# Instruções da tarefa:
Reescreva todos os dados abaixo em forma de lista numerada, deixando de fora as linhas em branco e as imagens.

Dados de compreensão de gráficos
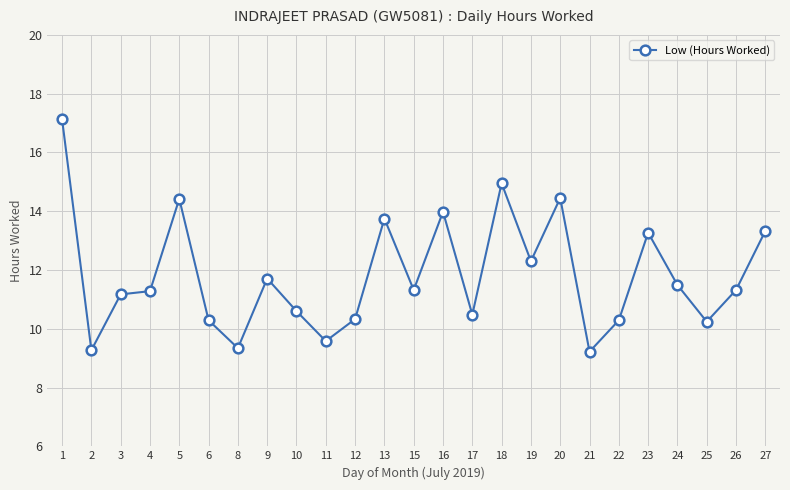

What is the maximum value shown in the chart?

17.1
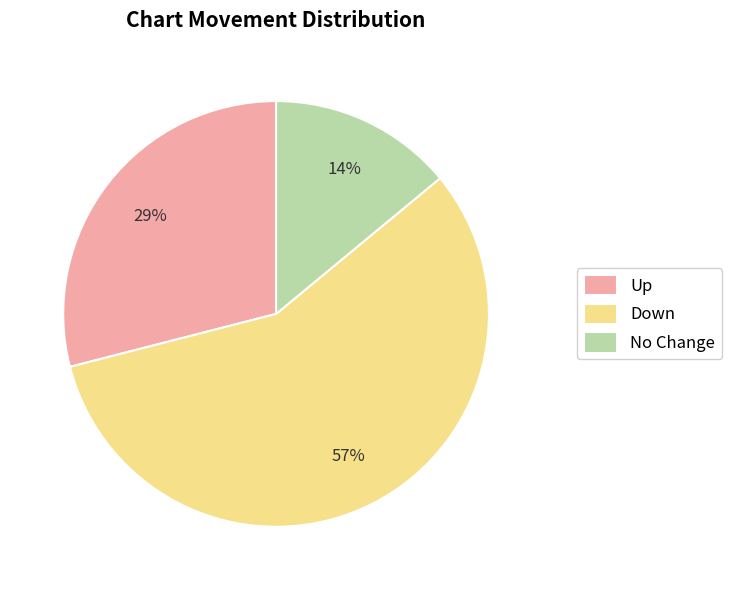

Is there any slice that represents more than half of the pie?

Yes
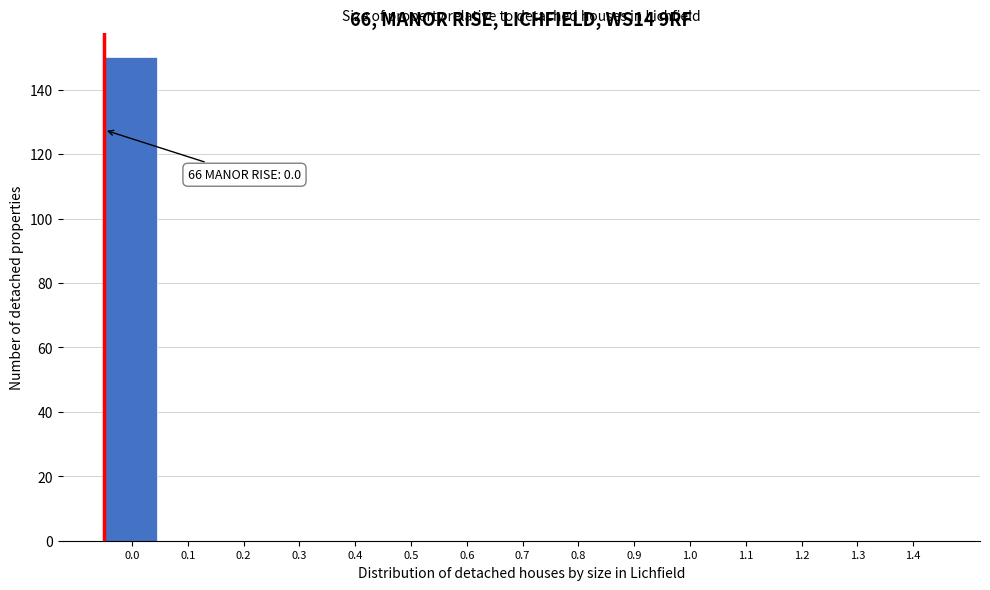

Reading left to right, extract all data points from this chart.

0.0=150	0.1=0	0.2=0	0.3=0	0.4=0	0.5=0	0.6=0	0.7=0	0.8=0	0.9=0	1.0=0	1.1=0	1.2=0	1.3=0	1.4=0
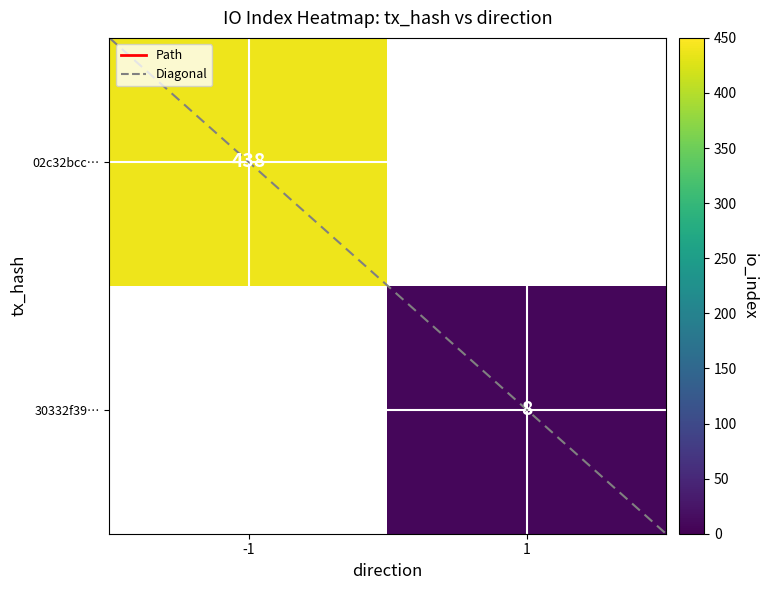

What is the average value of the Diagonal series?

0.5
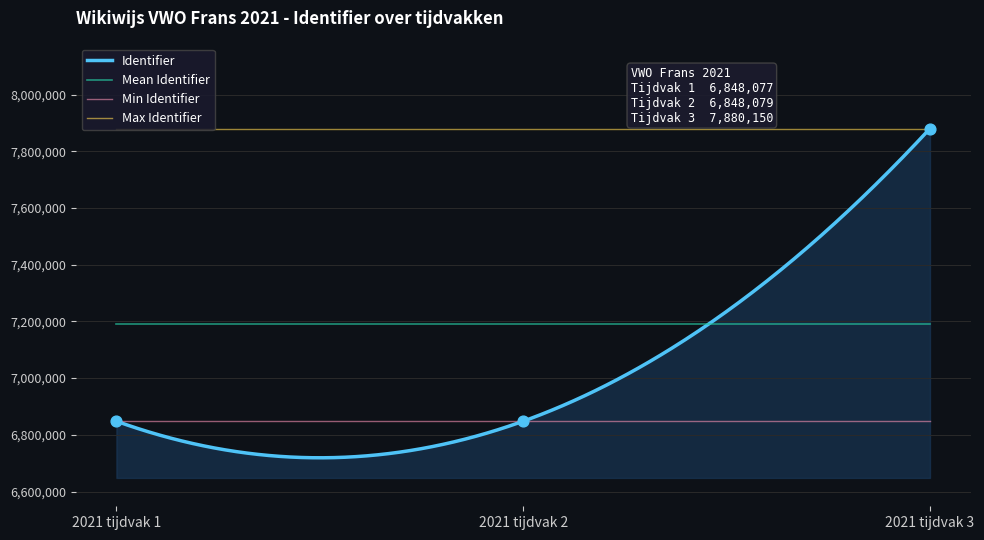

Which has a higher value, 2021 tijdvak 3 or 2021 tijdvak 1?

2021 tijdvak 3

# Caixa de resposta:
1. What is the maximum value shown in the chart?
2. 17.1
3. Is there any slice that represents more than half of the pie?
4. Yes
5. Reading left to right, extract all data points from this chart.
6. 0.0=150	0.1=0	0.2=0	0.3=0	0.4=0	0.5=0	0.6=0	0.7=0	0.8=0	0.9=0	1.0=0	1.1=0	1.2=0	1.3=0	1.4=0
7. What is the average value of the Diagonal series?
8. 0.5
9. Which has a higher value, 2021 tijdvak 3 or 2021 tijdvak 1?
10. 2021 tijdvak 3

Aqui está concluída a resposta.